▸ **GOAL OF THE EXERCISE**:
Render every line of text in the saved entries below as a JSON list of strings, one string per line, with blank lines skipped and the pictures left out.

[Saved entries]
-=-=-=-=-

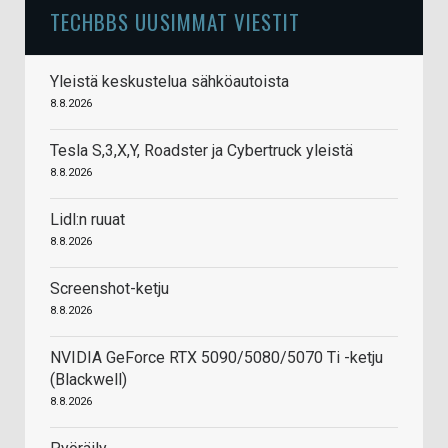
TECHBBS UUSIMMAT VIESTIT
Yleistä keskustelua sähköautoista
8.8.2026
Tesla S,3,X,Y, Roadster ja Cybertruck yleistä
8.8.2026
Lidl:n ruuat
8.8.2026
Screenshot-ketju
8.8.2026
NVIDIA GeForce RTX 5090/5080/5070 Ti -ketju
(Blackwell)
8.8.2026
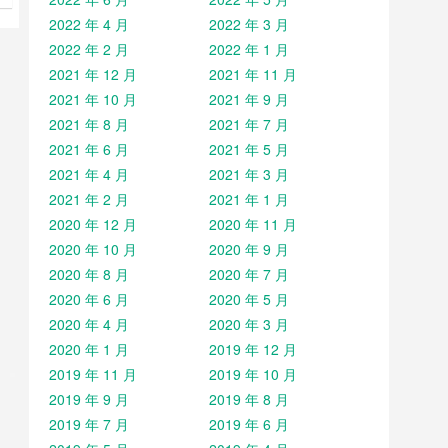
；
2022 年 4 月
2022 年 3 月
置
尺
2022 年 2 月
2022 年 1 月
滑
2021 年 12 月
2021 年 11 月
2021 年 10 月
2021 年 9 月
2021 年 8 月
2021 年 7 月
2021 年 6 月
2021 年 5 月
2021 年 4 月
2021 年 3 月
2021 年 2 月
2021 年 1 月
2020 年 12 月
2020 年 11 月
2020 年 10 月
2020 年 9 月
2020 年 8 月
2020 年 7 月
2020 年 6 月
2020 年 5 月
2020 年 4 月
2020 年 3 月
2020 年 1 月
2019 年 12 月
2019 年 11 月
2019 年 10 月
2019 年 9 月
2019 年 8 月
2019 年 7 月
2019 年 6 月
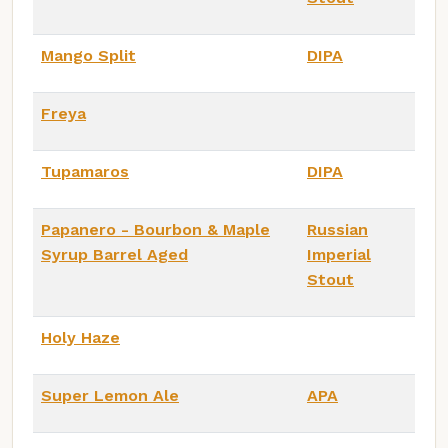
Mango Split
DIPA
Freya
Tupamaros
DIPA
Papanero - Bourbon & Maple
Russian
Syrup Barrel Aged
Imperial
Stout
Holy Haze
Super Lemon Ale
APA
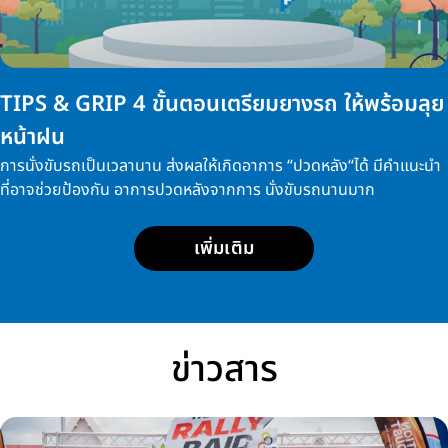
TIPS & GRIP 4 ขั้นตอนเตรียมยางรถ ให้พร้อมลุย
หน้าฝน
การนั่งขับรถเป็นเวลานาน ส่งผลให้เกิดอาการ “ปวดหลัง“ได้ มีคำแนะนำ
ที่อาจช่วยป้องกัน อาการปวดหลังจากการ นั่งขับรถนานมาก
เพิ่มเติม
ข่าวสาร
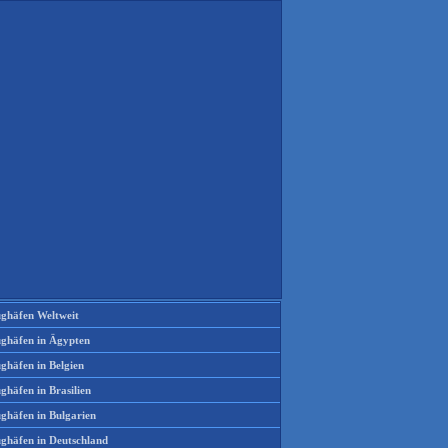
ughäfen Weltweit
ughäfen in Ägypten
ghäfen in Belgien
ghäfen in Brasilien
ughäfen in Bulgarien
ughäfen in Deutschland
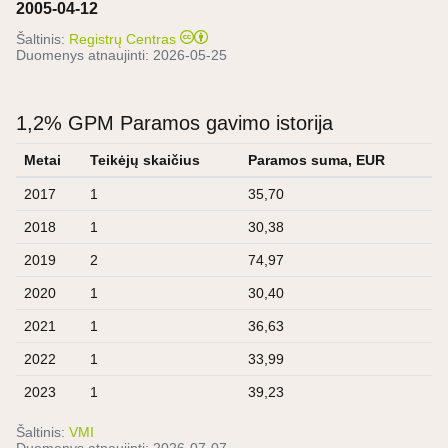
2005-04-12
Šaltinis:
Registrų Centras
Duomenys atnaujinti:
2026-05-25
1,2% GPM Paramos gavimo istorija
Metai
Teikėjų skaičius
Paramos suma, EUR
2017
1
35,70
2018
1
30,38
2019
2
74,97
2020
1
30,40
2021
1
36,63
2022
1
33,99
2023
1
39,23
Šaltinis:
VMI
Duomenys atnaujinti:
2026-07-07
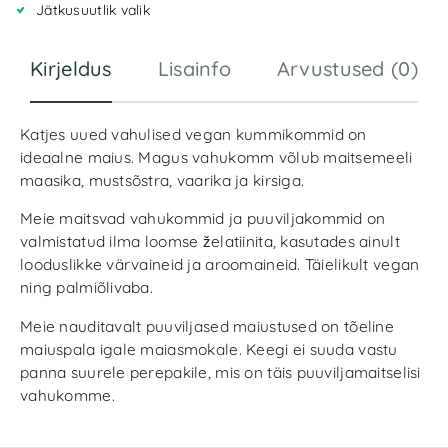
Jätkusuutlik valik
Kirjeldus
Lisainfo
Arvustused (0)
Katjes uued vahulised vegan kummikommid on
ideaalne maius. Magus vahukomm võlub maitsemeeli
maasika, mustsõstra, vaarika ja kirsiga.
Meie maitsvad vahukommid ja puuviljakommid on
valmistatud ilma loomse želatiinita, kasutades ainult
looduslikke värvaineid ja aroomaineid. Täielikult vegan
ning palmiõlivaba.
Meie nauditavalt puuviljased maiustused on tõeline
maiuspala igale maiasmokale. Keegi ei suuda vastu
panna suurele perepakile, mis on täis puuviljamaitselisi
vahukomme.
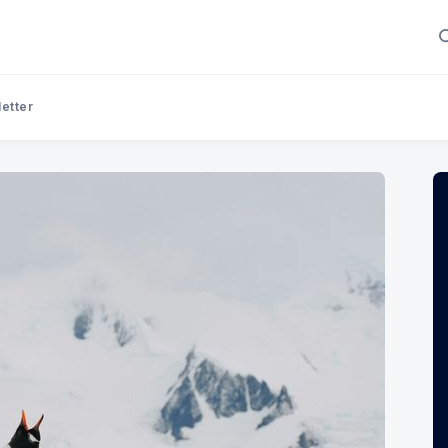
letter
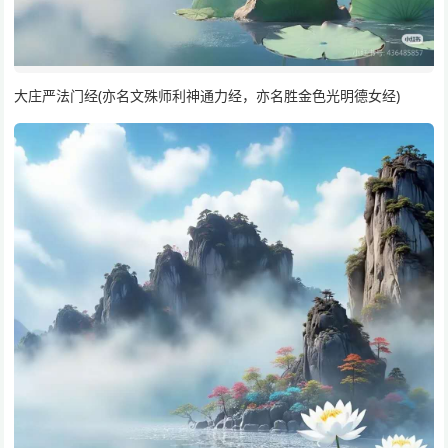
大庄严法门经(亦名文殊师利神通力经，亦名胜金色光明德女经)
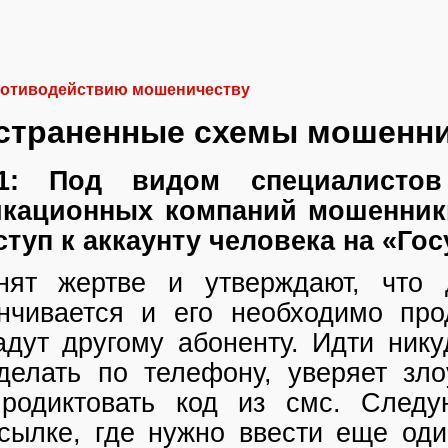
ротиводействию мошеничеству
страненные схемы мошенн
1: Под видом специалистов
икационных компаний мошенник
туп к аккаунту человека на «Гос
нят жертве и утверждают, что 
нчивается и его необходимо про
дут другому абоненту. Идти нику
делать по телефону, уверяет зл
продиктовать код из смс. След
сылке, где нужно ввести еще оди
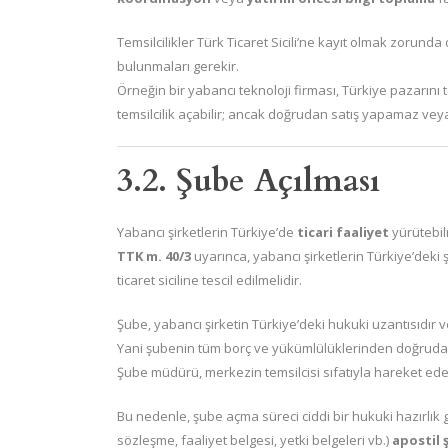
Temsilcilikler Türk Ticaret Sicili’ne kayıt olmak zorund
bulunmaları gerekir.
Örneğin bir yabancı teknoloji firması, Türkiye pazarını 
temsilcilik açabilir; ancak doğrudan satış yapamaz v
3.2. Şube Açılması
Yabancı şirketlerin Türkiye’de
ticari faaliyet
yürütebil
TTK m. 40/3
uyarınca, yabancı şirketlerin Türkiye’deki ş
ticaret siciline tescil edilmelidir.
Şube, yabancı şirketin Türkiye’deki hukuki uzantısıdır 
Yani şubenin tüm borç ve yükümlülüklerinden doğrud
Şube müdürü, merkezin temsilcisi sıfatıyla hareket eder
Bu nedenle, şube açma süreci ciddi bir hukuki hazırlık ge
sözleşme, faaliyet belgesi, yetki belgeleri vb.)
apostil 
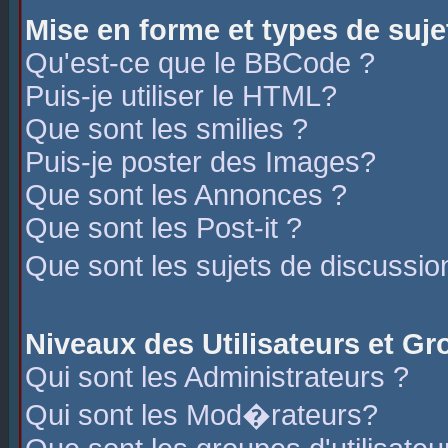
Mise en forme et types de suje
Qu'est-ce que le BBCode ?
Puis-je utiliser le HTML?
Que sont les smilies ?
Puis-je poster des Images?
Que sont les Annonces ?
Que sont les Post-it ?
Que sont les sujets de discussio
Niveaux des Utilisateurs et G
Qui sont les Administrateurs ?
Qui sont les Mod�rateurs?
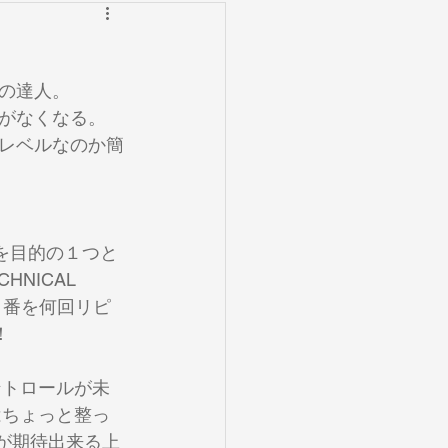
の考察
レッスン
の達人。
イント無題のカテゴリー
がなくなる。
レベルなのか簡
ノート
マウスピース
を目的の１つと
NICAL 
Y 1番を何回リピ
！
ントロールが未
はちょっと整っ
が期待出来る上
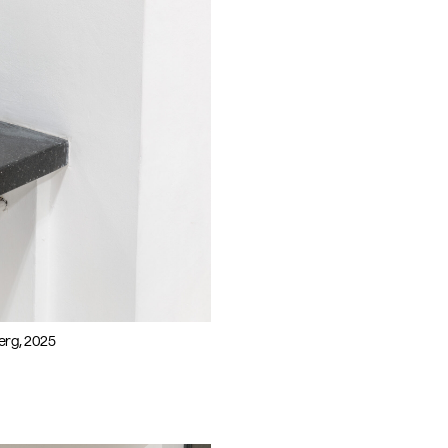
berg, 2025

-=-=-=-=-

▸ **TASK SOLUTION**:
[
  "TECHBBS UUSIMMAT VIESTIT",
  "Yleistä keskustelua sähköautoista",
  "8.8.2026",
  "Tesla S,3,X,Y, Roadster ja Cybertruck yleistä",
  "8.8.2026",
  "Lidl:n ruuat",
  "8.8.2026",
  "Screenshot-ketju",
  "8.8.2026",
  "NVIDIA GeForce RTX 5090/5080/5070 Ti -ketju",
  "(Blackwell)",
  "8.8.2026",
  "；",
  "2022 年 4 月",
  "2022 年 3 月",
  "置",
  "尺",
  "2022 年 2 月",
  "2022 年 1 月",
  "滑",
  "2021 年 12 月",
  "2021 年 11 月",
  "2021 年 10 月",
  "2021 年 9 月",
  "2021 年 8 月",
  "2021 年 7 月",
  "2021 年 6 月",
  "2021 年 5 月",
  "2021 年 4 月",
  "2021 年 3 月",
  "2021 年 2 月",
  "2021 年 1 月",
  "2020 年 12 月",
  "2020 年 11 月",
  "2020 年 10 月",
  "2020 年 9 月",
  "2020 年 8 月",
  "2020 年 7 月",
  "2020 年 6 月",
  "2020 年 5 月",
  "2020 年 4 月",
  "2020 年 3 月",
  "2020 年 1 月",
  "2019 年 12 月",
  "2019 年 11 月",
  "2019 年 10 月",
  "2019 年 9 月",
  "2019 年 8 月",
  "2019 年 7 月",
  "2019 年 6 月",
  "Mango Split",
  "DIPA",
  "Freya",
  "Tupamaros",
  "DIPA",
  "Papanero - Bourbon & Maple",
  "Russian",
  "Syrup Barrel Aged",
  "Imperial",
  "Stout",
  "Holy Haze",
  "Super Lemon Ale",
  "APA",
  "TIPS & GRIP 4 ขั้นตอนเตรียมยางรถ ให้พร้อมลุย",
  "หน้าฝน",
  "การนั่งขับรถเป็นเวลานาน ส่งผลให้เกิดอาการ “ปวดหลัง“ได้ มีคำแนะนำ",
  "ที่อาจช่วยป้องกัน อาการปวดหลังจากการ นั่งขับรถนานมาก",
  "เพิ่มเติม",
  "ข่าวสาร",
  "ughäfen Weltweit",
  "ughäfen in Ägypten",
  "ghäfen in Belgien",
  "ghäfen in Brasilien",
  "ughäfen in Bulgarien",
  "ughäfen in Deutschland",
  "2005-04-12",
  "Šaltinis:",
  "Registrų Centras",
  "Duomenys atnaujinti:",
  "2026-05-25",
  "1,2% GPM Paramos gavimo istorija",
  "Metai",
  "Teikėjų skaičius",
  "Paramos suma, EUR",
  "2017",
  "1",
  "35,70",
  "2018",
  "1",
  "30,38",
  "2019",
  "2",
  "74,97",
  "2020",
  "1",
  "30,40",
  "2021",
  "1",
  "36,63",
  "2022",
  "1",
  "33,99",
  "2023",
  "1",
  "39,23",
  "Šaltinis:",
  "VMI",
  "Duomenys atnaujinti:",
  "2026-07-07",
  "Jätkusuutlik valik",
  "Kirjeldus",
  "Lisainfo",
  "Arvustused (0)",
  "Katjes uued vahulised vegan kummikommid on",
  "ideaalne maius. Magus vahukomm võlub maitsemeeli",
  "maasika, mustsõstra, vaarika ja kirsiga.",
  "Meie maitsvad vahukommid ja puuviljakommid on",
  "valmistatud ilma loomse želatiinita, kasutades ainult",
  "looduslikke värvaineid ja aroomaineid. Täielikult vegan",
  "ning palmiõlivaba.",
  "Meie nauditavalt puuviljased maiustused on tõeline",
  "maiuspala igale maiasmokale. Keegi ei suuda vastu",
  "panna suurele perepakile, mis on täis puuviljamaitselisi",
  "vahukomme.",
  "letter",
  "大庄严法门经(亦名文殊师利神通力经，亦名胜金色光明德女经)",
  "ротиводействию мошеничеству",
  "страненные схемы мошенн",
  "1: Под видом специалистов",
  "икационных компаний мошенник",
  "туп к аккаунту человека на «Гос",
  "нят жертве и утверждают, что ",
  "нчивается и его необходимо про",
  "дут другому абоненту. Идти нику",
  "делать по телефону, уверяет зл",
  "продиктовать код из смс. След",
  "сылке, где нужно ввести еще оди",
  "Temsilcilikler Türk Ticaret Sicili’ne kayıt olmak zorund",
  "bulunmaları gerekir.",
  "Örneğin bir yabancı teknoloji firması, Türkiye pazarını ",
  "temsilcilik açabilir; ancak doğrudan satış yapamaz v",
  "3.2. Şube Açılması",
  "Yabancı şirketlerin Türkiye’de",
  "ticari faaliyet",
  "yürütebil",
  "TTK m. 40/3",
  "uyarınca, yabancı şirketlerin Türkiye’deki ş",
  "ticaret siciline tescil edilmelidir.",
  "Şube, yabancı şirketin Türkiye’deki hukuki uzantısıdır ",
  "Yani şubenin tüm borç ve yükümlülüklerinden doğrud",
  "Şube müdürü, merkezin temsilcisi sıfatıyla hareket eder",
  "Bu nedenle, şube açma süreci ciddi bir hukuki hazırlık ge",
  "sözleşme, faaliyet belgesi, yetki belgeleri vb.)",
  "apostil ",
  "Mise en forme et types de suje",
  "Qu'est-ce que le BBCode ?",
  "Puis-je utiliser le HTML?",
  "Que sont les smilies ?",
  "Puis-je poster des Images?",
  "Que sont les Annonces ?",
  "Que sont les Post-it ?",
  "Que sont les sujets de discussio",
  "Niveaux des Utilisateurs et G",
  "Qui sont les Administrateurs ?",
  "Qui sont les Mod�rateurs?",
  "の考察",
  "レッスン",
  "の達人。",
  "イント無題のカテゴリー",
  "がなくなる。",
  "レベルなのか簡",
  "ノート",
  "マウスピース",
  "を目的の１つと",
  "NICAL ",
  "Y 1番を何回リピ",
  "！",
  "ントロールが未",
  "はちょっと整っ",
  "が期待出来る上",
  "berg, 2025"
]